Lk 15,15
C.H.Spurgeon
"Der verlorene Sohn sprach: Vater, ich habe gesündigt in dem
Himmel und vor dir." Luk. 15, 18.
Hier ist ein gesegnetes Bekenntnis! Hier ist das, was
den Beweis eines wiedergeborenen Menschen abgibt. Der
verschwenderische Sohn verließ seine Heimat, seinen liebevollen
Vater, und verpraßte all' sein Geld mit Huren, und jetzt war er
in bitterster Armut. Er geht zu seinen alten Sündengenossen und
bittet sie um Hilfe. Sie verlachen ihn. "O," sagt er, "ihr habt
manchen Tag meinen Wein getrunken; ich habe immer den
Zahlmeister gemacht in unsern Lustbarkeiten; wollt ihr mir
jetzt nicht helfen?" Sie erwiderten: "Fort mit dir!" und jagten
ihn aus dem Hause. Er geht zu allen seinen Bekannten, aber
niemand hilft ihm. Zuletzt sagt ein Bürger der Stadt: "Sie
suchen Arbeit, nicht wahr? Gut, hüten Sie meine Schweine."
Der arme Verschwender, der Sohn eines reichen Gutsbesitzers,
noch dazu ein Jude, muß nun Schweine hüten - die schlimmste
Beschäftigung, die ihm nach seinen Begriffen auferlegt werden
konnte. Da seht ihn in schmutzigen Lumpen, wie er Schweine
hütet; und was ist sein Lohn? Dieser ist so gering, daß er
gerne seinen Bauch mit den Hülsen, welche die Schweine fressen,
angefüllt haben würde, wenn sie ihm jemand gegeben hätte.
Da ist er nun der Sauhirte in all seinem Kot und Unflat.
Plötzlich durchdringt ihn ein Gedanke, welchen der gute Geist
ihm eingab: " Wie kommt's," sagt er, "daß in meines Vaters Haus
Brot in Fülle ist, und ich verderbe vor Hunger?
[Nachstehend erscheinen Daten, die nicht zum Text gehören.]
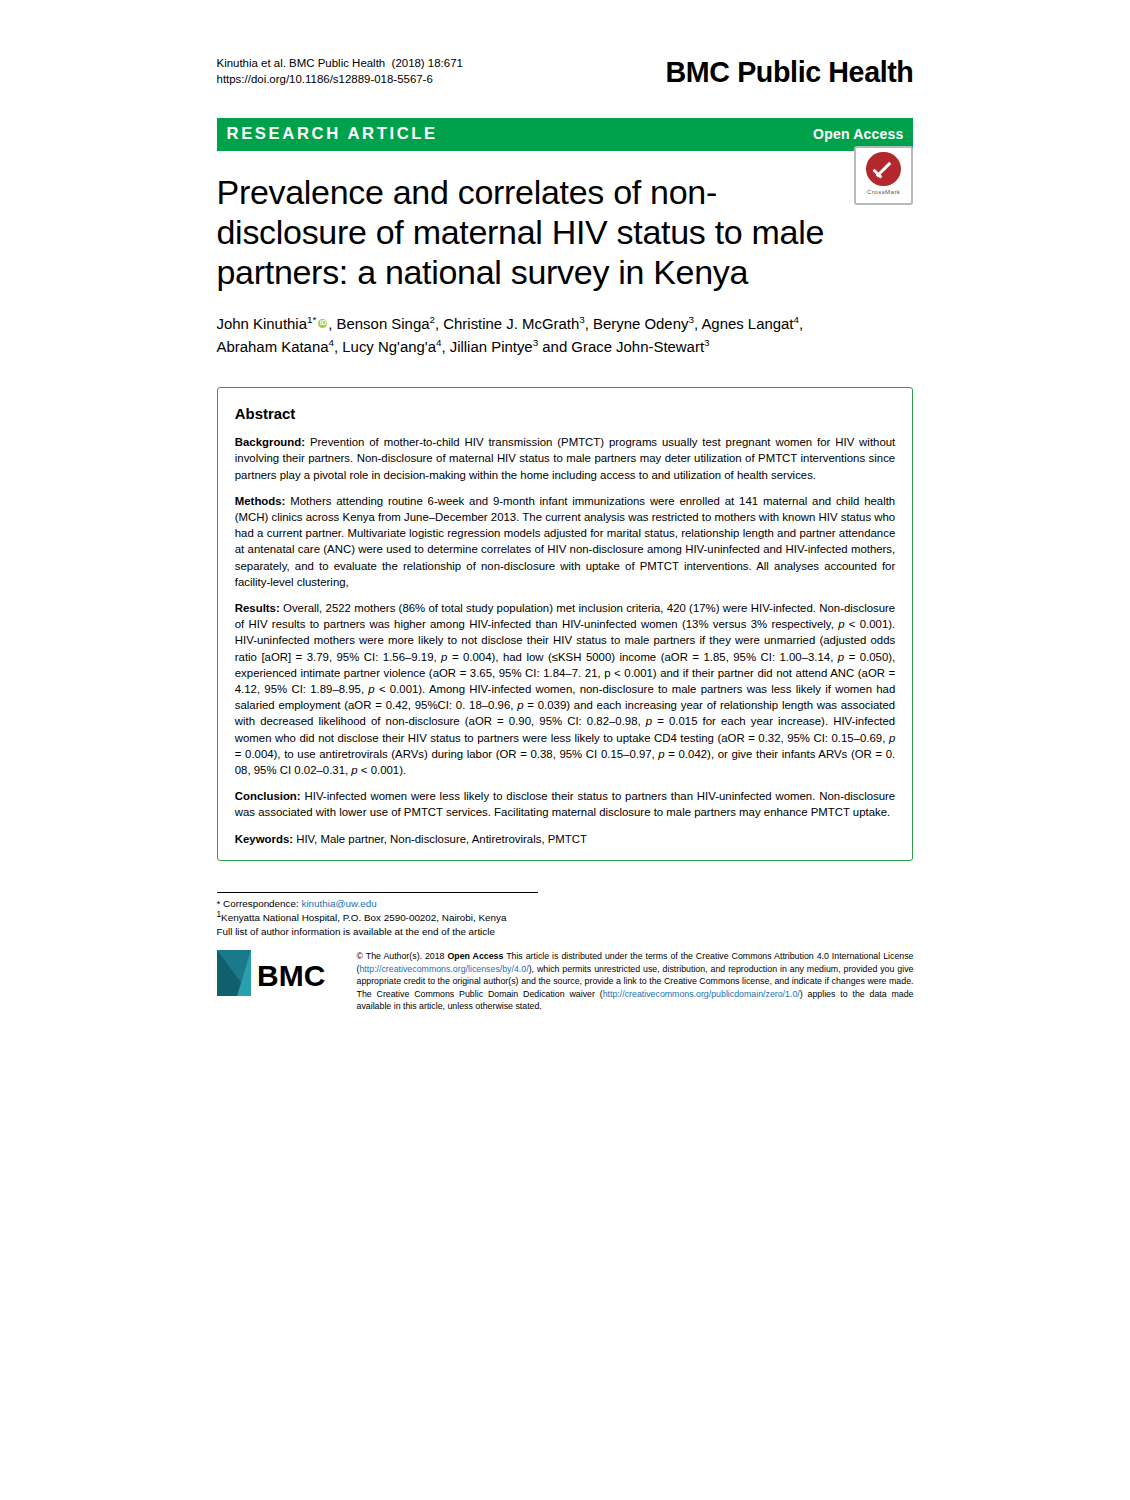Kinuthia et al. BMC Public Health (2018) 18:671
https://doi.org/10.1186/s12889-018-5567-6
BMC Public Health
RESEARCH ARTICLE
Open Access
CrossMark
Prevalence and correlates of non-disclosure of maternal HIV status to male partners: a national survey in Kenya
John Kinuthia1* , Benson Singa2, Christine J. McGrath3, Beryne Odeny3, Agnes Langat4, Abraham Katana4, Lucy Ng'ang'a4, Jillian Pintye3 and Grace John-Stewart3
Abstract
Background: Prevention of mother-to-child HIV transmission (PMTCT) programs usually test pregnant women for HIV without involving their partners. Non-disclosure of maternal HIV status to male partners may deter utilization of PMTCT interventions since partners play a pivotal role in decision-making within the home including access to and utilization of health services.
Methods: Mothers attending routine 6-week and 9-month infant immunizations were enrolled at 141 maternal and child health (MCH) clinics across Kenya from June–December 2013. The current analysis was restricted to mothers with known HIV status who had a current partner. Multivariate logistic regression models adjusted for marital status, relationship length and partner attendance at antenatal care (ANC) were used to determine correlates of HIV non-disclosure among HIV-uninfected and HIV-infected mothers, separately, and to evaluate the relationship of non-disclosure with uptake of PMTCT interventions. All analyses accounted for facility-level clustering,
Results: Overall, 2522 mothers (86% of total study population) met inclusion criteria, 420 (17%) were HIV-infected. Non-disclosure of HIV results to partners was higher among HIV-infected than HIV-uninfected women (13% versus 3% respectively, p < 0.001). HIV-uninfected mothers were more likely to not disclose their HIV status to male partners if they were unmarried (adjusted odds ratio [aOR] = 3.79, 95% CI: 1.56–9.19, p = 0.004), had low (≤KSH 5000) income (aOR = 1.85, 95% CI: 1.00–3.14, p = 0.050), experienced intimate partner violence (aOR = 3.65, 95% CI: 1.84–7. 21, p < 0.001) and if their partner did not attend ANC (aOR = 4.12, 95% CI: 1.89–8.95, p < 0.001). Among HIV-infected women, non-disclosure to male partners was less likely if women had salaried employment (aOR = 0.42, 95%CI: 0. 18–0.96, p = 0.039) and each increasing year of relationship length was associated with decreased likelihood of non-disclosure (aOR = 0.90, 95% CI: 0.82–0.98, p = 0.015 for each year increase). HIV-infected women who did not disclose their HIV status to partners were less likely to uptake CD4 testing (aOR = 0.32, 95% CI: 0.15–0.69, p = 0.004), to use antiretrovirals (ARVs) during labor (OR = 0.38, 95% CI 0.15–0.97, p = 0.042), or give their infants ARVs (OR = 0. 08, 95% CI 0.02–0.31, p < 0.001).
Conclusion: HIV-infected women were less likely to disclose their status to partners than HIV-uninfected women. Non-disclosure was associated with lower use of PMTCT services. Facilitating maternal disclosure to male partners may enhance PMTCT uptake.
Keywords: HIV, Male partner, Non-disclosure, Antiretrovirals, PMTCT
* Correspondence: kinuthia@uw.edu
1Kenyatta National Hospital, P.O. Box 2590-00202, Nairobi, Kenya
Full list of author information is available at the end of the article
BMC
© The Author(s). 2018 Open Access This article is distributed under the terms of the Creative Commons Attribution 4.0 International License (http://creativecommons.org/licenses/by/4.0/), which permits unrestricted use, distribution, and reproduction in any medium, provided you give appropriate credit to the original author(s) and the source, provide a link to the Creative Commons license, and indicate if changes were made. The Creative Commons Public Domain Dedication waiver (http://creativecommons.org/publicdomain/zero/1.0/) applies to the data made available in this article, unless otherwise stated.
Ich will mich
aufmachen und zu meinem Vater gehen, und will zu ihm sagen:
Vater, ich habe gesündigt im Himmel und vor dir, und bin nicht
mehr wert, dein Sohn zu heißen, mache mich zu einem deiner
Taglöhner." Er macht sich auf, bettelt sich durch von Stadt zu
Stadt, und kommt zuletzt auf den Hügel, der vor seinem Dorf
liegt; von dort aus sieht er unten das Haus seines Vaters. Beim
Anblick seiner alten Heimat erwachen in ihm die Gefühle und
Erinnerungen seines früheren Lebens, und Tränen fließen über
seine Wangen, und beinahe möchte er wieder davonlaufen. Er
sagt: "Ob vielleicht mein Vater gestorben ist? und wenn er noch
lebt, ob er mich sehen will, oder ob er die Türe vor mir
zuschließen wird? Was soll ich tun? Ich kann nicht zurück und
nicht vorwärts gehen." Während er so mit sich selbst zu Rate
ging, wandelte der Vater oben auf dem Hause und sah den
verlorenen Sohn, der aber den Vater nicht wahrnahm. Der Vater
eilt die Treppe herab, läuft dem Sohn entgegen, und während
dieser entfliehen will, umschlingt der Vater seinen Hals mit
den Armen, küßt ihn, wie ein liebender Vater tut, und dann
beginnt der Sohn: "Vater, ich habe gesündigt in dem Himmel und
vor dir, und bin hinfort nicht mehr wert, daß ich dein Sohn
heiße." Aber der Vater legt seine Hand auf seinen Mund und
sagt: "Sprich nicht weiter davon; ich habe dir alles vergeben;
du sollst nichts erwähnen von einem Taglöhner - ich will das
nicht haben. Komm, armer Sohn. Und ihr, Knechte, holt mir das
beste Kleid und zieht es ihm an, und gebt ihm Schuhe an seine
blutenden Füße; bringt ein fettes Rind, schlachtet es und laßt
uns essen und fröhlich sein; denn dieser mein Sohn war tot und
ist wieder lebendig geworden; er war verloren und ist wieder
gefunden; und sie fingen an fröhlich zu sein." O, was für eine
herrliche Aufnahme des Vornehmsten unter den Sündern! Sein
Vater sah ihn, das waren Augen der Barmherzigkeit; er lief ihm
entgegen, das waren Füße der Barmherzigkeit; er umschlang
seinen Hals mit seinen Armen, das waren Arme der
Barmherzigkeit; er küßte ihn mit Küssen der Barmherzigkeit;
er redete zu ihm mit Worten der Barmherzigkeit; da waren Taten
und Wunder der Barmherzigkeit - alles lauter Erbarmen.
O, was für ein Gott der Barmherzigkeit ist Er!